Logo depois do golpe de 1964, desde o primeiro momento em que ficou evidente que a mediocridade comia solta, metendo os pés pelas mãos e dizendo o que lhe dava na telha, Stanislaw Ponte Preta se deu conta da intensidade do fenômeno e começou a registrá-lo em suas crônicas. Depois, reuniu alguns dos mais notáveis exemplos em uma série de livros — os sucessivos volumes do “Festival de Besteiras que Assola o País”, o Febeapá. Na certa não imaginava que, após mais de meio século, ainda no mesmo atoleiro de bobajadas e derrapando sem sair do lugar, os brasileiros estaríamos de novo obrigados a conviver com outro tanto de tolices, em meio ao que acaba de ser classificado como um “show de besteiras”. Desta vez, o diagnóstico vem do respeitado general Santos Cruz, ex-ministro da Secretaria de Governo, ex-comandante de forças de paz da ONU no Haiti e no Congo.

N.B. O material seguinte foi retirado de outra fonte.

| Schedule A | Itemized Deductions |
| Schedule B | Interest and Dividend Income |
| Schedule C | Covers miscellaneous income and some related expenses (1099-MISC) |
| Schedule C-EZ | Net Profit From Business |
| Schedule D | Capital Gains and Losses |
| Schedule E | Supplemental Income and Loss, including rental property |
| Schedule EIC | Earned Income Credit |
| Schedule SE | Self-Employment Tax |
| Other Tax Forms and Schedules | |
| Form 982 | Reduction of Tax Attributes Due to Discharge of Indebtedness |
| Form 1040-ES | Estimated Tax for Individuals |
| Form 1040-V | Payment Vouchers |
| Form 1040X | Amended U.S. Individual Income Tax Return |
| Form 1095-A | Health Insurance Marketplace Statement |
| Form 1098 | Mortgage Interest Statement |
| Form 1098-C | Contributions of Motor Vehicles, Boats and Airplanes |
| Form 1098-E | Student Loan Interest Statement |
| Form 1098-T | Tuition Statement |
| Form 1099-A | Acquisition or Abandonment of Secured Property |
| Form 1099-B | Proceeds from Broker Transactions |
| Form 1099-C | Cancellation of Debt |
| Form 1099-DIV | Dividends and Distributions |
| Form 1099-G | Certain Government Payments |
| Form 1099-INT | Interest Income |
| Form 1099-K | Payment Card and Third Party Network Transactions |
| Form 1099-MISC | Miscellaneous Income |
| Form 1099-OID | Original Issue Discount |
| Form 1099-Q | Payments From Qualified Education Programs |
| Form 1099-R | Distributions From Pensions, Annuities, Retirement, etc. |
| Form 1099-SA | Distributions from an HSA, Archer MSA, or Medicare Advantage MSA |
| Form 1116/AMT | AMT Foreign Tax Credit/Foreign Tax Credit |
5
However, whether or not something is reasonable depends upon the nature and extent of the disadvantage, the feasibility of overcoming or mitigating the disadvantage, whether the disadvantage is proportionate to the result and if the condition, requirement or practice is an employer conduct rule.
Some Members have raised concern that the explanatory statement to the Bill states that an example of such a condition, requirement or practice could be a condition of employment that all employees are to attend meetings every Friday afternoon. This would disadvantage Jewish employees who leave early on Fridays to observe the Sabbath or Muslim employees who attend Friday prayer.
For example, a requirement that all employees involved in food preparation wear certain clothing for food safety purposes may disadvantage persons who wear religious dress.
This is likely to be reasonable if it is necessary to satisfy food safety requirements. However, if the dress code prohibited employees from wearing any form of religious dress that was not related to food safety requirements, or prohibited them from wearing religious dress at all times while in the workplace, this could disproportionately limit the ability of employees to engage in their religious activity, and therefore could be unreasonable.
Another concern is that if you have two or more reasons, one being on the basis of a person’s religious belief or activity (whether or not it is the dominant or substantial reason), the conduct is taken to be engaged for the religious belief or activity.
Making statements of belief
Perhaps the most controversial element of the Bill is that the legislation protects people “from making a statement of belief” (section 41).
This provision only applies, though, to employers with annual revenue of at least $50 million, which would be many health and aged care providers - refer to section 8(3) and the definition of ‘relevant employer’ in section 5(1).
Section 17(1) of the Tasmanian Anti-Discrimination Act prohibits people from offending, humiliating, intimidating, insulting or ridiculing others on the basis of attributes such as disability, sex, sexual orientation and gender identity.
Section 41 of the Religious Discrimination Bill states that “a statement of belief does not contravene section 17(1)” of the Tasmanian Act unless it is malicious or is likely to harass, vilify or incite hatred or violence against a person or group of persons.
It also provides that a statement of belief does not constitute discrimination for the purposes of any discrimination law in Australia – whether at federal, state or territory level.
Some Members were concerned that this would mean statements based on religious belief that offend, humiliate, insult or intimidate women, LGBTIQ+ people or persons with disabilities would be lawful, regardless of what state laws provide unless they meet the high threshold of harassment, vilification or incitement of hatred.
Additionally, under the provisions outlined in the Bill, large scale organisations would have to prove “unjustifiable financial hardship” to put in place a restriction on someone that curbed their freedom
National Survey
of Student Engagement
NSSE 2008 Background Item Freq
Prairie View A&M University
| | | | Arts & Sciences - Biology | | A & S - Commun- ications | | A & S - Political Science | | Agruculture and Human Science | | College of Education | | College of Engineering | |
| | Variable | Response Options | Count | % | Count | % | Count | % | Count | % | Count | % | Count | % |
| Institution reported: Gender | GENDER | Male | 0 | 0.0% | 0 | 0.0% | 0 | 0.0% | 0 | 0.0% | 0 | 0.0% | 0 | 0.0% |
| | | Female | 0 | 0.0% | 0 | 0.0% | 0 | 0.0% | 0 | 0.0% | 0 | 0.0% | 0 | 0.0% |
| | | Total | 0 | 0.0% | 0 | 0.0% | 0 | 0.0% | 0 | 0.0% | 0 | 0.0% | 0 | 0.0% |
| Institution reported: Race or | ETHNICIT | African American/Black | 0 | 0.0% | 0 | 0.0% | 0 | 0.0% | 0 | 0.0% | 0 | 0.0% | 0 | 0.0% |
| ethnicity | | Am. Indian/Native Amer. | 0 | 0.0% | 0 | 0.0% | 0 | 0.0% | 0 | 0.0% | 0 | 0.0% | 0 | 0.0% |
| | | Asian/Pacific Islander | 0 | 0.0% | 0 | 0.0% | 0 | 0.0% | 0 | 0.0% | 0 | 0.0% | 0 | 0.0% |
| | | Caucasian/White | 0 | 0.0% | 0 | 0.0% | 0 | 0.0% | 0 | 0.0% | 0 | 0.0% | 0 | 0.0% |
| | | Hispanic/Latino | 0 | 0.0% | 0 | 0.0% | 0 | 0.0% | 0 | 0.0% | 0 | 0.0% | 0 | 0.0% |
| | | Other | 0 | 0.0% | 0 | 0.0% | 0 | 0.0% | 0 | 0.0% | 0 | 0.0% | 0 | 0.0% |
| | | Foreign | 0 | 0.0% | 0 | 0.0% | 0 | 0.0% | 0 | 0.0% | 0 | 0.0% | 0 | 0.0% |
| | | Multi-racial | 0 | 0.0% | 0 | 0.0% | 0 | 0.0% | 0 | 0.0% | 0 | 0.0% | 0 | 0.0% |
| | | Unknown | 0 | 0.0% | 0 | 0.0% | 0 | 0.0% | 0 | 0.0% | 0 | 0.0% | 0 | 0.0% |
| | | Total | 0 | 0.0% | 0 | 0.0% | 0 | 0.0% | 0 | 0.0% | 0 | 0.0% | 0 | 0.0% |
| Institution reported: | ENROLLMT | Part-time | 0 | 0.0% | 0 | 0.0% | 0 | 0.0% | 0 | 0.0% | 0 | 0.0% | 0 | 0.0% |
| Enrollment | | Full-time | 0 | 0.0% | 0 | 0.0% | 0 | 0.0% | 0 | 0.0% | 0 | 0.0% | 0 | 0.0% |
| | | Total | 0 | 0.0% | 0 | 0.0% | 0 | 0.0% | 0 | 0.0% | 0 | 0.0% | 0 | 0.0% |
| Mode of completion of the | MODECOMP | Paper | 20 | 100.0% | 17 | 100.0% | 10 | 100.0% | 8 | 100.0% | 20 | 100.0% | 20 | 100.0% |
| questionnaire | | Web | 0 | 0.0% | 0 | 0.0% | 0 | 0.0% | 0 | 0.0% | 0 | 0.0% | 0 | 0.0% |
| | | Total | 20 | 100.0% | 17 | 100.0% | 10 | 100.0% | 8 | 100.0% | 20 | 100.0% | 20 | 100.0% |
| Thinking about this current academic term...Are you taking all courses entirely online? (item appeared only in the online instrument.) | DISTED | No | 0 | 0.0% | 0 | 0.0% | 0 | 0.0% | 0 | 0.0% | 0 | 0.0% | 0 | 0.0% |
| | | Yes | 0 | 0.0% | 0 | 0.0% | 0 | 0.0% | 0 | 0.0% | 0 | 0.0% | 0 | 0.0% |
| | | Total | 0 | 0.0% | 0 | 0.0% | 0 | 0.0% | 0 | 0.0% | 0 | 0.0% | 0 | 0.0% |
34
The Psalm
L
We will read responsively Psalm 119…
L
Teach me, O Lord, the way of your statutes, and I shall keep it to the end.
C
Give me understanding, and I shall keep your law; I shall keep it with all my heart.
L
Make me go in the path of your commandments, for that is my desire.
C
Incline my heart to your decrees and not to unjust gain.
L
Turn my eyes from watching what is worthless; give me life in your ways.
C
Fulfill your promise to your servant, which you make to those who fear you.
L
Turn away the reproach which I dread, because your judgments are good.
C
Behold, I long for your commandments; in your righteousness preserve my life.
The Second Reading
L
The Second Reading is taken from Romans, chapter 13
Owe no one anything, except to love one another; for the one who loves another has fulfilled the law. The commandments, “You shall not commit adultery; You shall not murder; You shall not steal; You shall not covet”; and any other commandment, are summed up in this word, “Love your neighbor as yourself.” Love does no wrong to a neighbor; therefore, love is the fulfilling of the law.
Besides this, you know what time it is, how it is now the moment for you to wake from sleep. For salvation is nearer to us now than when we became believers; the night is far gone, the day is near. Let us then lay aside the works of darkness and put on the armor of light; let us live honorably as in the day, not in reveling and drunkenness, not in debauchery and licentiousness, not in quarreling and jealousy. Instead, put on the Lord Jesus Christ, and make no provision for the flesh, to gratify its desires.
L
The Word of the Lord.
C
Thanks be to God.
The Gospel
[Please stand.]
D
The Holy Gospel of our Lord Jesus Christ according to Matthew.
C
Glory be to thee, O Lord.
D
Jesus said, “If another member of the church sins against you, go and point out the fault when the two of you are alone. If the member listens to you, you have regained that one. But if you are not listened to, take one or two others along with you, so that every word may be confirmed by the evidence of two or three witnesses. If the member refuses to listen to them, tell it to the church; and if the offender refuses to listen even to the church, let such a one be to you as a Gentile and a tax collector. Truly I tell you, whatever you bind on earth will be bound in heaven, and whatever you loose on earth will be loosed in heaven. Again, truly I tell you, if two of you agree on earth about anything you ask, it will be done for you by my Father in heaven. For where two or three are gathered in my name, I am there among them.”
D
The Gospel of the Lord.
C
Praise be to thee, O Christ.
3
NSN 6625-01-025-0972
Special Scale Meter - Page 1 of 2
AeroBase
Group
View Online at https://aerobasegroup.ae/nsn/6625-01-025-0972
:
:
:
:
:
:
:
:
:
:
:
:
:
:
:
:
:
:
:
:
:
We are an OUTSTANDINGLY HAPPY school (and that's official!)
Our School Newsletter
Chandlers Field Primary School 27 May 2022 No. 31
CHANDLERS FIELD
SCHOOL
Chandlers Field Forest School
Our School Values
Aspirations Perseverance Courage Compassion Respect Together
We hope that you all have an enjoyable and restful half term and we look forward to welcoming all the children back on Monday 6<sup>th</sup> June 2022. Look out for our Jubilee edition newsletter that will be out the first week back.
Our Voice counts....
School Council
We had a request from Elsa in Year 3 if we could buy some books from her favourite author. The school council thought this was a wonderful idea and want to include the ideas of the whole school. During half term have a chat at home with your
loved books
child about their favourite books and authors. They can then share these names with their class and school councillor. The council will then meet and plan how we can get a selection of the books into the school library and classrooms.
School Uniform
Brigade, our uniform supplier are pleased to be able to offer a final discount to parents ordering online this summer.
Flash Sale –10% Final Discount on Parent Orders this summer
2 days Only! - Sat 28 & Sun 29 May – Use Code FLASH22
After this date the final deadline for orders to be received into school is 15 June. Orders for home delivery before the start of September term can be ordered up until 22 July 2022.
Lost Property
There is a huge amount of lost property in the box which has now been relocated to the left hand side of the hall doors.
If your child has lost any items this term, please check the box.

Mesmo neste tempo de comediantes no poder em outros países e com a concorrência de estrelas como Trump em cenas internacionais, o Brasil é serio candidato a se consagrar como o maior espetáculo de besteiras da Terra. Basta ver a que nos reduzimos, perdendo tempo com tititi, intrigas, retrocessos, rompantes, tuítes primários e xingamentos que circulam no entorno presidencial. Ficamos nesse nivelzinho de coisa, como definiu Santos Cruz. Como se pudéssemos nos dar esse luxo num país com 13 milhões de desempregados, em que a desigualdade é escandalosa, a saúde pública é uma calamidade, mais de metade da população não tem acesso a saneamento, 40% dos jovens entre 15 e 17 anos estão fora do ensino médio, e a OCDE revela que a média salarial dos professores é a pior entre todos os países pesquisados. E enquanto o mundo se dá conta de que a ameaça climática é cada vez mais premente, escolhemos dar de ombros para o perigo de catástrofe. Como se negar o problema faça com que deixe de existir.

Festival ou show de besteiras? Classifique como quiser a irresponsabilidade que assola o país. Mas o Oscar da vergonha é nosso.